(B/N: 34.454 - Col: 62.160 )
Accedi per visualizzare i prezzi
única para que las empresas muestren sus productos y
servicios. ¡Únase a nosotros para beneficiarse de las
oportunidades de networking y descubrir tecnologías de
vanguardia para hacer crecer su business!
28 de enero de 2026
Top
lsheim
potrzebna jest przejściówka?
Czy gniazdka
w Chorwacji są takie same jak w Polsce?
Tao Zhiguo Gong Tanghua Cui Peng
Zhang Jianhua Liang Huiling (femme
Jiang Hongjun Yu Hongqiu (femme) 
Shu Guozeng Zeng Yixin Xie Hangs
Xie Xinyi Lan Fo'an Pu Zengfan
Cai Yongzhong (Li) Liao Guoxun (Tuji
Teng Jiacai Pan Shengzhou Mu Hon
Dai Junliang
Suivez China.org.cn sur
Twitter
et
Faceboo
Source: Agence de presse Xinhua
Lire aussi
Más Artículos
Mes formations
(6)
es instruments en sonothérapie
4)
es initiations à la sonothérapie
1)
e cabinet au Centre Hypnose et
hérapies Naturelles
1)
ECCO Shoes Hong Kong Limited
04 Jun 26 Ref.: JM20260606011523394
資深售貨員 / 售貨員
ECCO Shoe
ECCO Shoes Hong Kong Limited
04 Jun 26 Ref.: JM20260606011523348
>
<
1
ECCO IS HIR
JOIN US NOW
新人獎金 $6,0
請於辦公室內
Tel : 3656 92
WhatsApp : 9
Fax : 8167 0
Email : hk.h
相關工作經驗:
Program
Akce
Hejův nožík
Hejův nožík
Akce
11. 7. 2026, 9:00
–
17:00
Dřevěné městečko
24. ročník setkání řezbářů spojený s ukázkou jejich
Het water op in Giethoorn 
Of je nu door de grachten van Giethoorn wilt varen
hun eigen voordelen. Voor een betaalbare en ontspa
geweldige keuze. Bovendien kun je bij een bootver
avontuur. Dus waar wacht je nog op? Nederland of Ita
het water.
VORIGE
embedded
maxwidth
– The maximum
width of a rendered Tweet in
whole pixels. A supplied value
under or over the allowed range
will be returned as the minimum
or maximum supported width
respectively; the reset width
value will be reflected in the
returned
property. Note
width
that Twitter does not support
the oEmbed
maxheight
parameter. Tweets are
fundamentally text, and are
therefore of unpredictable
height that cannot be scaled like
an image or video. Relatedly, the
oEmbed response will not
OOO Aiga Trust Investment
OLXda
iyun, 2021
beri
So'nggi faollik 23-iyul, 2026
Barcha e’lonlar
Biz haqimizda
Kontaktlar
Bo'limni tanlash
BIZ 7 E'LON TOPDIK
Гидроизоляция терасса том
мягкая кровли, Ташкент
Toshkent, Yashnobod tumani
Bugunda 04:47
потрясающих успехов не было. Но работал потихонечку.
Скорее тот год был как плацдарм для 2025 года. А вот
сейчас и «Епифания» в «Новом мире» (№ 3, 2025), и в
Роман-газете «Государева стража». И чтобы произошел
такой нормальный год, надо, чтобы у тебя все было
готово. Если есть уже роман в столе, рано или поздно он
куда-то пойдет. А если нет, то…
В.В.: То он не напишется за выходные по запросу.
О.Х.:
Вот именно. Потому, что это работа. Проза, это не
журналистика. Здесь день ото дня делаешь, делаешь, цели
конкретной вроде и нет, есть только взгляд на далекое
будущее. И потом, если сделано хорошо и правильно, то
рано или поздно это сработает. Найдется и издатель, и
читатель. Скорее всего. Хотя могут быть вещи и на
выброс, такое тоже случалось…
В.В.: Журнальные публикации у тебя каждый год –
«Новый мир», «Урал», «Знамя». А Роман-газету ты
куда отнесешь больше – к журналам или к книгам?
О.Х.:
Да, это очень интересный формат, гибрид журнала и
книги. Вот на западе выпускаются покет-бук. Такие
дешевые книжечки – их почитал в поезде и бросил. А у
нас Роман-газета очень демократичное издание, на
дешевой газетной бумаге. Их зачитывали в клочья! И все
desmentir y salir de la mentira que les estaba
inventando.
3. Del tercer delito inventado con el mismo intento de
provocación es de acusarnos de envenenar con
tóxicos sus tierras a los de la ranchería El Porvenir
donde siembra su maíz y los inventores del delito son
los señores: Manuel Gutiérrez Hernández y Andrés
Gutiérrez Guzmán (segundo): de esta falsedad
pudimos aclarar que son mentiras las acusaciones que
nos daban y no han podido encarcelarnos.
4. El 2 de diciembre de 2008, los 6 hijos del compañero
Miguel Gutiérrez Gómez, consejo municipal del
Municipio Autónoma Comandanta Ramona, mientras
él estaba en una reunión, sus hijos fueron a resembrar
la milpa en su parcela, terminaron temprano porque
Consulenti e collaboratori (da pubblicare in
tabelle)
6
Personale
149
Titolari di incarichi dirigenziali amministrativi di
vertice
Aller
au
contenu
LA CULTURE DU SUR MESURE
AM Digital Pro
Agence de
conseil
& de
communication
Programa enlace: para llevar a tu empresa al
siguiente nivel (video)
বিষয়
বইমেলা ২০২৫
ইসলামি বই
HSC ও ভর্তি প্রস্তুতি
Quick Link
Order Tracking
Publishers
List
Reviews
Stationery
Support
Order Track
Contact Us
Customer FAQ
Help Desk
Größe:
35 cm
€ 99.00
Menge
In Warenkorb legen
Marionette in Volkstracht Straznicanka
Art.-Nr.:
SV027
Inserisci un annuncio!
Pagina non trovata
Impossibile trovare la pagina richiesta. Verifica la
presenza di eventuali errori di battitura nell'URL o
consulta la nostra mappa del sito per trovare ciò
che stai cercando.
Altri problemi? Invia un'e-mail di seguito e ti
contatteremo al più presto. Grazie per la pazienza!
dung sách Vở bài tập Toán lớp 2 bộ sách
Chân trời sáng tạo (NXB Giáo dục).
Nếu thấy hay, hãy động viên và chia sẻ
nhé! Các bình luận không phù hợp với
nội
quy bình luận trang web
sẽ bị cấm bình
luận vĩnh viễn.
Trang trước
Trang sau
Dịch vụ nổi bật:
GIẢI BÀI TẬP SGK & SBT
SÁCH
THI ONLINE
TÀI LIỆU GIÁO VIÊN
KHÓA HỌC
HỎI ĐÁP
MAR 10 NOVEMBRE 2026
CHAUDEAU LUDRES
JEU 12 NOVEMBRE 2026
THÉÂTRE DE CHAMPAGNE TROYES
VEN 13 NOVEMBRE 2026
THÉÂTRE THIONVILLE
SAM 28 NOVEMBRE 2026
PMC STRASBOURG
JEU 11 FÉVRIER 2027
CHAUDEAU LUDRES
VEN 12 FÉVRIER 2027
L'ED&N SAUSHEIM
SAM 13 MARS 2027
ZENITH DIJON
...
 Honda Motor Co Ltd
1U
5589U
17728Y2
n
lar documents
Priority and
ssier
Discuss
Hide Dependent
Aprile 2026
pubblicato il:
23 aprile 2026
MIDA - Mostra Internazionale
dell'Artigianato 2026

### Description of the task
Can you rewrite the items, from the start through the line containing "w Chorwacji są takie same jak w Polsce?", as a numbered list with blank lines left out?

### Answer
1. (B/N: 34.454 - Col: 62.160 )
2. Accedi per visualizzare i prezzi
3. única para que las empresas muestren sus productos y
4. servicios. ¡Únase a nosotros para beneficiarse de las
5. oportunidades de networking y descubrir tecnologías de
6. vanguardia para hacer crecer su business!
7. 28 de enero de 2026
8. Top
9. lsheim
10. potrzebna jest przejściówka?
11. Czy gniazdka
12. w Chorwacji są takie same jak w Polsce?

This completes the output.